◆ **Extract provided**
####################

Can You Change Your DNA to Look Younger?

Health Tips: Can you change your DNA to look younger

by Alejandra "Alex" Ruani — Get free science updates here.

Can you change your DNA to look younger?

Did you know that the expression of your genes is modifiable?

The old notion that genes control your life has been replaced by new epigenetic discoveries.

For example, when you put stem cells in a petri dish with the conditions that support muscle growth, the cells evolve into strong contractile muscles. However, if you change the conditions in the petri dish, the same cells can become bone cells, fat cells, and even brain cells!

When you put stem cells in a petri dish with the conditions that support muscle growth, the cells evolve into strong contractile muscles.

I personally find this fascinating. While every one of your cells is genetically identical, their fate is controlled by the conditions around them.

Beyond the petri dish

Today scientists are taking this even further and way beyond the petri dish. They’re exploring the impact of what you eat, drink, breathe and do on your genetic activity.

I think the most unexpected discovery is connected to yoga, meditation, prayer, and mindful breathing. Over one hundred studies found that these activities can also influence your genes and the rate at which you get older.

Perhaps the most notorious study is the one conducted by Harvard a few years ago. When the researchers took blood samples before and after these activities, they noticed that 2,209 genes responsible for the ageing process were turned on or off.

Genes that protect cells against the damage caused by free radicals were turned on. Genes that promote oxidative stress (which accelerates ageing) were turned off.

Curiously, the test subjects practised these relaxing activities for just 20 minutes a day. Some did yoga, others listened to a simple meditation audio. The activity didn’t matter. It’s the underlying mechanism triggered by these activities. Scientists call it the “relaxation response”, which causes decreased oxygen consumption, increased exhaled nitric oxide, and reduced psychological distress.

####################

◆ **Source data**
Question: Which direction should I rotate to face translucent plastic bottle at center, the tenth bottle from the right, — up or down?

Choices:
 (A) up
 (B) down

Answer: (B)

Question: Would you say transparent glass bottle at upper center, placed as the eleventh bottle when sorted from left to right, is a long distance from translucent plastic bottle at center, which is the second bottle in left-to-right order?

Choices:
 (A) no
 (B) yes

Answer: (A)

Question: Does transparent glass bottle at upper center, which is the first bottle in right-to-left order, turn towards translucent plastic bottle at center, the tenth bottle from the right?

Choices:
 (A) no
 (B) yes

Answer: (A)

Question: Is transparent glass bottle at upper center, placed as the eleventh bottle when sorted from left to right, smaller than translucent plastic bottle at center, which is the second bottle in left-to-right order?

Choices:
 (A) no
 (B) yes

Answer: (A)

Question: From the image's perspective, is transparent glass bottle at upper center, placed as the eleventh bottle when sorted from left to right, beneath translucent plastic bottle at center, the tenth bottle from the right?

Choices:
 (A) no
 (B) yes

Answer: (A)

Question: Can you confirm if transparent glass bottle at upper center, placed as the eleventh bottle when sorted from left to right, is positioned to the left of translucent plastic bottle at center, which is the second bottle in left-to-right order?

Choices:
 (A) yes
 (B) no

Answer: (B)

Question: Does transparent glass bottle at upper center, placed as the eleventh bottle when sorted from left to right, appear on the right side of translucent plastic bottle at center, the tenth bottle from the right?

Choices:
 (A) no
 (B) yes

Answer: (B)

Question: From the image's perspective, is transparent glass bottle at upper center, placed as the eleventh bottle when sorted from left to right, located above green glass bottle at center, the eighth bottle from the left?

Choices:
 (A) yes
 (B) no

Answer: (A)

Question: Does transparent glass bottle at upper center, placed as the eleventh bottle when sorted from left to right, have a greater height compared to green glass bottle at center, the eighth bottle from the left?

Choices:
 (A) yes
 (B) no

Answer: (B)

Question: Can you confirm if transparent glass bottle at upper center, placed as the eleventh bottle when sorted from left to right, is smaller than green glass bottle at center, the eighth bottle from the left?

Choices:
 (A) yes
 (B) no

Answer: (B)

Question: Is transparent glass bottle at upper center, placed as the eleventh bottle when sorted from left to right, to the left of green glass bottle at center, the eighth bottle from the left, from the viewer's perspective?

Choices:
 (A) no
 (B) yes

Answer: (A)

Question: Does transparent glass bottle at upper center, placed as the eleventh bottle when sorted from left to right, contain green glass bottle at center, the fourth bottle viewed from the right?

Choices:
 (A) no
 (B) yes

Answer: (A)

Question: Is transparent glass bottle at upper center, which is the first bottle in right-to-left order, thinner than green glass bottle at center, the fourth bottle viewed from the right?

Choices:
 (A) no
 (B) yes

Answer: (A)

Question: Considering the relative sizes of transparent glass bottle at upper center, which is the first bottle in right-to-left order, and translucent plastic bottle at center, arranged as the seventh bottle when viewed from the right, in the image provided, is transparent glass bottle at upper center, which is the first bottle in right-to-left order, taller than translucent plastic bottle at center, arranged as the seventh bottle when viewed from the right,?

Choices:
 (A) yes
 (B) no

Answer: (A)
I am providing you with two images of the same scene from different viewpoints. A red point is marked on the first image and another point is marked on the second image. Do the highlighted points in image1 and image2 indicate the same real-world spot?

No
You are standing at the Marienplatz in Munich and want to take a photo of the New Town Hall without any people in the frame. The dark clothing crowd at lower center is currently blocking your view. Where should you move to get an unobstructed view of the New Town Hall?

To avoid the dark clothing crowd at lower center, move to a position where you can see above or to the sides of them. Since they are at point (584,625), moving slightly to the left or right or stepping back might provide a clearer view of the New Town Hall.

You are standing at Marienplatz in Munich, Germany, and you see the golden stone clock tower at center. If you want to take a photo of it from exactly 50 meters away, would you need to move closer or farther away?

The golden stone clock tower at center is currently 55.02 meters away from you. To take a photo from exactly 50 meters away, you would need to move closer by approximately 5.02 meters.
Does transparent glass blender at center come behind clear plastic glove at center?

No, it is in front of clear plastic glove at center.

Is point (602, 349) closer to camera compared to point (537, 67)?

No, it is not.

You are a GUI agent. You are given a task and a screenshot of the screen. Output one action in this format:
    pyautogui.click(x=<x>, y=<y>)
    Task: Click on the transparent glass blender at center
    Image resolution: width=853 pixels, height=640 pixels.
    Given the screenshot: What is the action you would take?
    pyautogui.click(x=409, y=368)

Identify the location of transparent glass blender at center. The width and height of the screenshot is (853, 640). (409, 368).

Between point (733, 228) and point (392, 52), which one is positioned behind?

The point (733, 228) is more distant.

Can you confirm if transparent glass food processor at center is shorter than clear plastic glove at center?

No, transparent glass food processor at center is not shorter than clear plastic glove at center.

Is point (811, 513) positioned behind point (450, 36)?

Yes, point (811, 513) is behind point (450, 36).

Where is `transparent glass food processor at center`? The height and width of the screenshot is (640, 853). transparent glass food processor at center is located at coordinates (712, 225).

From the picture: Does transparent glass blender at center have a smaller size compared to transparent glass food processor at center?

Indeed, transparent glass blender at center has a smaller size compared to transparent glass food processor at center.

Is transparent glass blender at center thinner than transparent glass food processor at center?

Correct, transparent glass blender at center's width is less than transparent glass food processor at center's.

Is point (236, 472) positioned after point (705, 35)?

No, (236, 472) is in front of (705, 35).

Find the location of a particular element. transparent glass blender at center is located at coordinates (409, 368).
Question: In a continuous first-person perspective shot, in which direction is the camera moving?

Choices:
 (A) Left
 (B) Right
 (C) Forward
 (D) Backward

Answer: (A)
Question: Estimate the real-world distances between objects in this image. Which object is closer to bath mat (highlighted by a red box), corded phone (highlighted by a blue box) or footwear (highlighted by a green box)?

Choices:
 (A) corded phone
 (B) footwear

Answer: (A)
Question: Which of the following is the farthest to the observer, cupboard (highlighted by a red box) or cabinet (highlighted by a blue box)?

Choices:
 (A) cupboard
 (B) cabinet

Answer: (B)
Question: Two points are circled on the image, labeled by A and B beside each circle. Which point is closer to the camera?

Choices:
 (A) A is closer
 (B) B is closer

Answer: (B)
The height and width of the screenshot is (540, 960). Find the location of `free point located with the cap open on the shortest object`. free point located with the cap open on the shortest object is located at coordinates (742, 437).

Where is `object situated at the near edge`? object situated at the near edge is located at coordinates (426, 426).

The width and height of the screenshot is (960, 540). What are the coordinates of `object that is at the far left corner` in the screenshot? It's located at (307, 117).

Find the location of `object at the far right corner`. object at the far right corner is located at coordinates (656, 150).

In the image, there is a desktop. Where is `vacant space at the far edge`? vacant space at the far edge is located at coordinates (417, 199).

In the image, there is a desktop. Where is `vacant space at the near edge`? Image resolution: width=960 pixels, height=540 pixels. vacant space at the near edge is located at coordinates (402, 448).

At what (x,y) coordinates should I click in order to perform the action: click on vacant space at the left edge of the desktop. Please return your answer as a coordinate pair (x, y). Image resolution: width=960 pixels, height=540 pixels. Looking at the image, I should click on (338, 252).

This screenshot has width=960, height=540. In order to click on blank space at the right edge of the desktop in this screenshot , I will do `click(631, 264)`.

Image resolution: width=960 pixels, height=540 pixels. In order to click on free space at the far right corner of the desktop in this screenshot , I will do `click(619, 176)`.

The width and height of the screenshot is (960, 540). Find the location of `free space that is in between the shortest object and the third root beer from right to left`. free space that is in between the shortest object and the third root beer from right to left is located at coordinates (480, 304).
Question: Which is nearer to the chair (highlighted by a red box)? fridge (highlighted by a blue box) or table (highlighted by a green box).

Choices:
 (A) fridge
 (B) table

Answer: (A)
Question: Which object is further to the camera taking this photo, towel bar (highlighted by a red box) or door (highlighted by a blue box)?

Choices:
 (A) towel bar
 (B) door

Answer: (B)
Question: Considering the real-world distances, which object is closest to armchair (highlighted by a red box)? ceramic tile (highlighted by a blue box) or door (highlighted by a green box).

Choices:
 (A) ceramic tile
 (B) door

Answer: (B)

####################

◆ **The problem**
Reproduce the whole article on changing your DNA to look younger, word for word.

◆ **Solution for this problem**
Can You Change Your DNA to Look Younger?

Health Tips: Can you change your DNA to look younger

by Alejandra "Alex" Ruani — Get free science updates here.

Can you change your DNA to look younger?

Did you know that the expression of your genes is modifiable?

The old notion that genes control your life has been replaced by new epigenetic discoveries.

For example, when you put stem cells in a petri dish with the conditions that support muscle growth, the cells evolve into strong contractile muscles. However, if you change the conditions in the petri dish, the same cells can become bone cells, fat cells, and even brain cells!

When you put stem cells in a petri dish with the conditions that support muscle growth, the cells evolve into strong contractile muscles.

I personally find this fascinating. While every one of your cells is genetically identical, their fate is controlled by the conditions around them.

Beyond the petri dish

Today scientists are taking this even further and way beyond the petri dish. They’re exploring the impact of what you eat, drink, breathe and do on your genetic activity.

I think the most unexpected discovery is connected to yoga, meditation, prayer, and mindful breathing. Over one hundred studies found that these activities can also influence your genes and the rate at which you get older.

Perhaps the most notorious study is the one conducted by Harvard a few years ago. When the researchers took blood samples before and after these activities, they noticed that 2,209 genes responsible for the ageing process were turned on or off.

Genes that protect cells against the damage caused by free radicals were turned on. Genes that promote oxidative stress (which accelerates ageing) were turned off.

Curiously, the test subjects practised these relaxing activities for just 20 minutes a day. Some did yoga, others listened to a simple meditation audio. The activity didn’t matter. It’s the underlying mechanism triggered by these activities. Scientists call it the “relaxation response”, which causes decreased oxygen consumption, increased exhaled nitric oxide, and reduced psychological distress.